*** Study material Section Begins ***
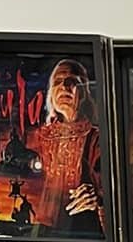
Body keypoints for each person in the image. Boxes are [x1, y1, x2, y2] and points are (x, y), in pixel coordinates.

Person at [30, 57, 103, 230]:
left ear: (84, 92)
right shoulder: (38, 137)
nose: (64, 87)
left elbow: (117, 186)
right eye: (58, 82)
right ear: (51, 94)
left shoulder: (96, 138)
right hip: (40, 230)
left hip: (82, 231)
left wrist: (99, 197)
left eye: (72, 82)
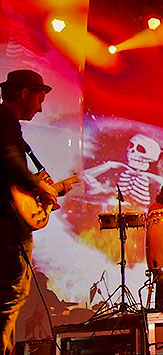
*** Study material Section Ends ***
→ **Task goal**
The full text of the data above, exact and without pictures, is what to return.

→ **Answer for this exercise**
Body keypoints for each person in the image. Boxes are [x1, y1, x2, y2] and points are (x, y), in pixel coordinates.

Person at [30, 57, 103, 230]:
left ear: (84, 92)
right shoulder: (38, 137)
nose: (64, 87)
left elbow: (117, 186)
right eye: (58, 82)
right ear: (51, 94)
left shoulder: (96, 138)
right hip: (40, 230)
left hip: (82, 231)
left wrist: (99, 197)
left eye: (72, 82)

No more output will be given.